Photograph Credit Joan Carter 2008

Would you like a little greenhouse, one you could keep on a table?
Call it a terrarium, and it's yours.

Imagine a time before plastic bags. You're on a sailing vessel on the other side of the world, trying to bring some plants back alive. Seeds travel just fine, dormant bulbs and tubers can survive. Plants in active growth are another story. Up on deck in the sunlight, salt spray is an issue. Down below, and the lack of light is a different problem. Furthermore, fresh water is in limited supply.

Then in the 19th century a British doctor, Dr. Nathaniel Ward, made an interesting discovery. The ferns in his London garden grew poorly, damaged by heavy air pollution that was a consequence of coal used for heating. The good doctor was a naturalist fascinated by insects as well as plants. In the bottles where he reared moths, he found that fern spores were germinating and growing in a soil. He had a carpenter build glazed wooden case, and found that ferns thrived when grown in it. With the new Wardian cases, moisture condensed within the case, watering the plants which were at the same time protected from noxious atmosphere - and from salt spray on a sailing ship. In 1833 Dr. Ward sent plants to Australia. They arrived alive and well, and he got some interesting Australian plants back. Wardian cases soon became features of stylish drawing rooms in Great Britain and the United States.

Terrariums today have periods of popularity, and times when interest in them wanes. We used to make terrariums in narrow-necked glass bottles, dribbling soil in through a funnel and maneuvering plants with chopsticks when planting. Fascinating, but awkward. Open-mouth containers such as an outsize brandy snifter, a goldfish bowl, or an apothecary jar are easier to manage. Even better is a glass cloche, or bell jar, that can be set over a planted bowl.

Photograph Credit Joan Carter 2008

Today I gave a presentation on terrarium planting for the Tohickon Garden Club.
A couple of cloches, a large glass water jug with the bottom removed, potting soil and pots,
and other necessary ingredients covered two tables. Plants are almost the last thing.

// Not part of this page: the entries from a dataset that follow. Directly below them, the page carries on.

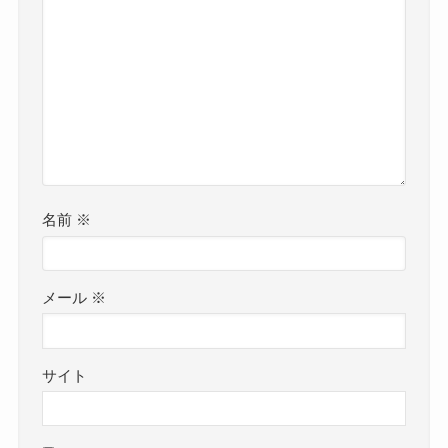
名前
※
メール
※
サイト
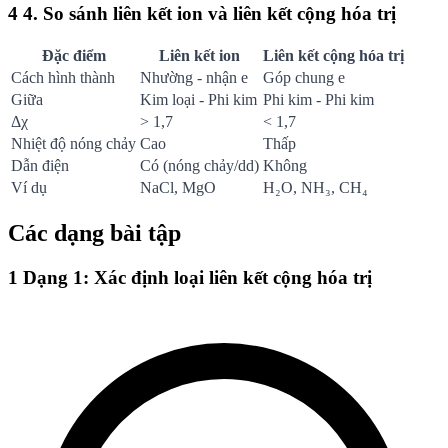
4
4. So sánh liên kết ion và liên kết cộng hóa trị
Đặc điểm
Liên kết ion
Liên kết cộng hóa trị
Cách hình thành
Nhường - nhận e
Góp chung e
Giữa
Kim loại - Phi kim
Phi kim - Phi kim
Δχ
> 1,7
< 1,7
Nhiệt độ nóng chảy
Cao
Thấp
Dẫn điện
Có (nóng chảy/dd)
Không
Ví dụ
NaCl, MgO
H₂O, NH₃, CH₄
Các dạng bài tập
1
Dạng 1: Xác định loại liên kết cộng hóa trị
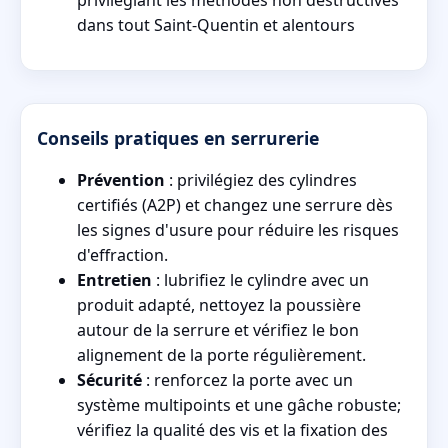
privilégiant les méthodes non destructives
dans tout Saint-Quentin et alentours
Conseils pratiques en serrurerie
Prévention
: privilégiez des cylindres
certifiés (A2P) et changez une serrure dès
les signes d'usure pour réduire les risques
d'effraction.
Entretien
: lubrifiez le cylindre avec un
produit adapté, nettoyez la poussière
autour de la serrure et vérifiez le bon
alignement de la porte régulièrement.
Sécurité
: renforcez la porte avec un
système multipoints et une gâche robuste;
vérifiez la qualité des vis et la fixation des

Photograph Credit Joan Carter 2008

Here's a nice little pilea in its nursery pot with a cloche for a cover.
A more attractive container would look better, but see how the glass enhances it.

Photograph Credit Joan Carter 2008

In a closed container, whether glass bottle or plastic bowl, use a layer of coarse gravel
to serve as a sump for excess moisture. Scatter a couple of tablespoons of
rinsed aquarium charcoal. This protects against stagnation. Something is needed
to keep soil from sifting into the gravel. Where the planting container is opaque, as here,
I like to use coffee filters. If the container is glass, long fiber sphagnum looks more attractive.

Space is limited under glass, and exuberant plant growth will be a problem.
For this reason, I don't use fertilizer. Most potting mixes seem to contain several months
worth. It's easy to mix your own: 2 parts purchased top soil, 2 parts of a
commercial soilless mix of peat moss, perlite, and vermiculite, and 1 part coarse sand.

Photograph Credit Joan Carter 2008

Spray lightly after planting, then cover. Keep your terrarium in good light
but out of sunlight. Think of your car, parked in the sun even on a chilly day.
Glass containers similarly trap the heat and can overheat the plants.
Should there be too much condensation, lift the lid for a few hours.
If you think it is too dry, mist gently. The terrarium will develop a balance
and need remarkably little care. Keep things even simpler by choosing
foliage plants such as peperomia and pilea, little ferns, and selaginella.

Photograph Credit Joan Carter 2008

One of the garden club members puts the finishing touches on her terrarium.

Photograph Credit Joan Carter 2008

It's not a real frog, just a small decorative object to enhance this garden under glass.
We all had a good time. Just maybe, next year's flower show will have a terrarium class.